DavidMStraub/python-gedcom7

wrong parsing of DatePeriod

geostag opened this issue · 6 comments

The DatePeriod parser unintentionally parses the keywords of DatePeriods as month in some cases.

import gedcom7.types as T
T.DatePeriod('FROM 21 JAN 1990 TO 22 FEB 2000').parse()
T.DatePeriod('FROM  1990 TO  2000').parse()

The first DatePeriod ist recognized correctly as period from 1999-01-21 to 2000-02-22. The second one however, which is a valid DatePeriod according to the GEDCOM 7 specification, is parsed as

{
   "from":{
      "calendar":"None",
      "day":1990,
      "month":"TO",
      "year":2000,
      "epoch":"None"
   }
}

The root cause is, that the orginal specification of GEDCOM 7 does not exclude the keywords from the month pattern, thus leading to this ambiguous interpretation, which is formal valid but not intended.

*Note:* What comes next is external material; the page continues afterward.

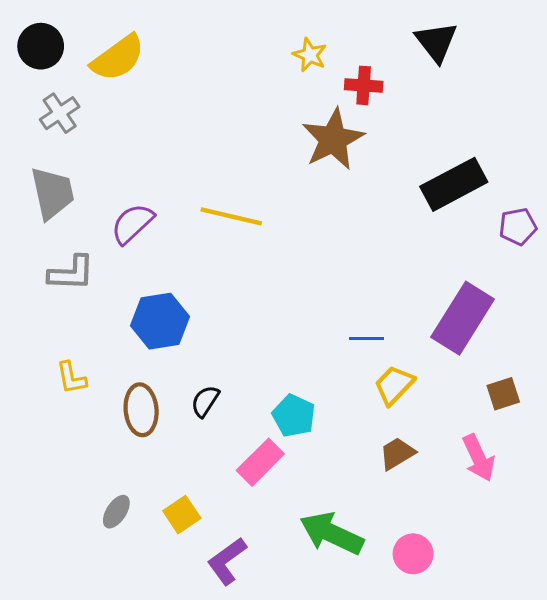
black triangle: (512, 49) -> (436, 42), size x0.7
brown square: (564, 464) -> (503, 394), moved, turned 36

With the following change in grammar.py, you get the intended interpretation:

- month = f'({stdtag}|{exttag})'
+ no_months = f'FROM|TO|BET|AND|AFT|BEF'
+ month = f'(?!{no_months})({stdtag}|{exttag})'

Perhaps this should be fixed in GEDCOM 7 as well.

Interesting, thanks! Yes, I think this should be raised at the Gedcom repository as well, can you open an issue there?

I submitted the question to gedcom-L, the german mailing list for GEDCOM specification.

No reaction so far. Therefore I checked out the issues in https://github.com/FamilySearch/GEDCOM/issues/ . It seems, that their approach is not to reflect everything in the ABNF rules. Some of the rules, which have to be followed to parse GEDCOM correctly, are written in the text part only. E.g.

In addition to the constraints above:
...
No calendar names, months, or epochs match dateRestrict .

in the GEDCOM definition seems to be regarded as sufficient.

Thus I suggest to just add the dateRestrict definition in the grammar and use this in the negative lookahead for the month rules as well in the rules for calendar and epoch.

PR modified to use daterestrict to exclude the keywords from month, epoch and calendar. BCE gets a special handling, because it is a valid epoch.

epoch handling: FamilySearch/GEDCOM#273

Fixed by #3 🚀